> [Task brief]: Which two funders are named on the sheet-flow sand transport project page?

Researchers: | Jebbe van der Werf |
Jolanthe Schretlen | |
Alan Davies | |
Jonathan Malarkey | |
Jan Ribberink | |
Lorna Campbell | |
Ming Li | |
Rob Uittenbogaard | |
Shunqi Pan | |
Tom O’Donoghue | |
Organisations: | University of Twente |
University of Aberdeen | |
University of Liverpool | |
University of Wales Bangor | |
WL|Delft Hydraulics | |
Funding: | Netherlands Technology Foundation (STW) |
Engineering and Physical Sciences Research Council (EPSRC) | |
Period: | 2006 – 2008 |
Background
When flow velocities at the seabed are very high, such as occur in storm conditions, sand is transported within a water-sediment mix, a few centimetres deep, moving over a flat, ripple-free bed. This sand transport regime is called “sheet-flow” and is important because of the high sand concentrations that are present in the sheet-low layer and very large volumes of sand are transported. Measurements of sheet-flow transport and transport processes, from controlled, large scale experiments, are essential for the development of well-founded predictive sand transport models.

> [Data section]:

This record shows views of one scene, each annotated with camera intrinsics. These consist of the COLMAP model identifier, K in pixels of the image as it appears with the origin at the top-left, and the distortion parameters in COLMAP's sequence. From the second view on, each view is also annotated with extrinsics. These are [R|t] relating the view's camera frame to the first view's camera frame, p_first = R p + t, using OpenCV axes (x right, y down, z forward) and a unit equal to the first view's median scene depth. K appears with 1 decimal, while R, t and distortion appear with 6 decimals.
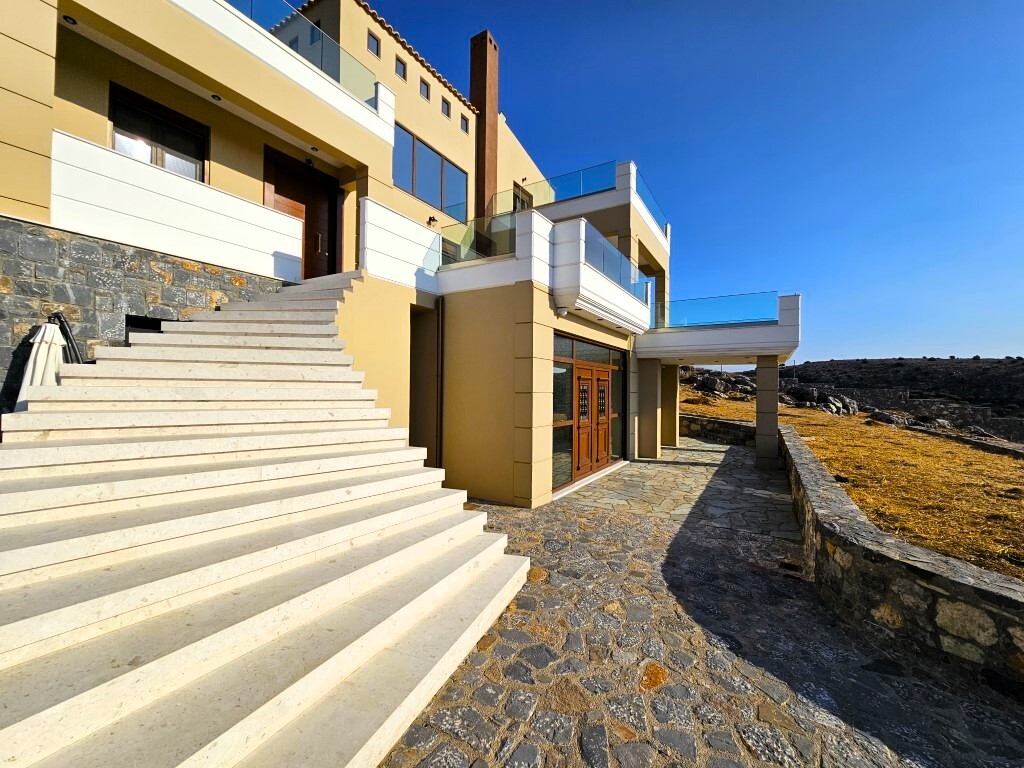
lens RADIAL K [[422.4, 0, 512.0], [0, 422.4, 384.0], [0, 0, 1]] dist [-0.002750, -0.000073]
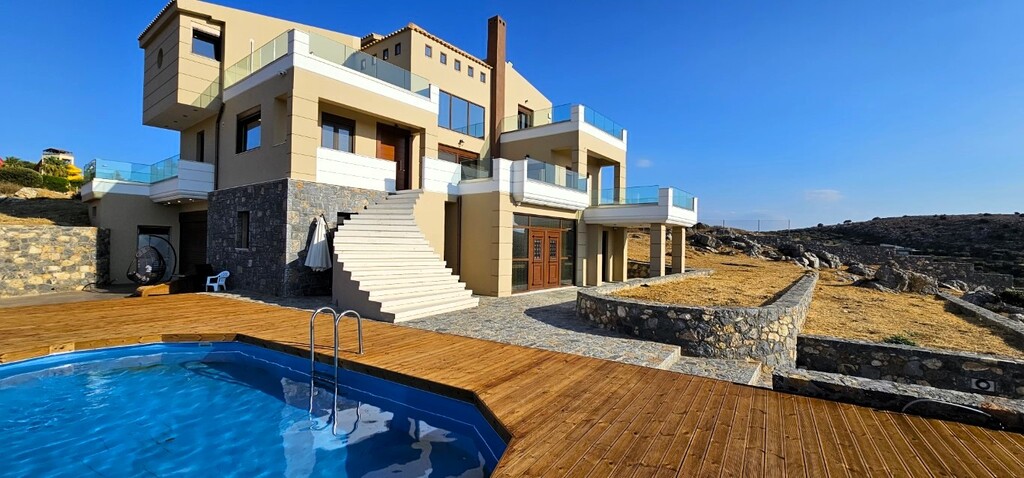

> [Output]: The Netherlands Technology Foundation (STW) and the Engineering and Physical Sciences Research Council (EPSRC).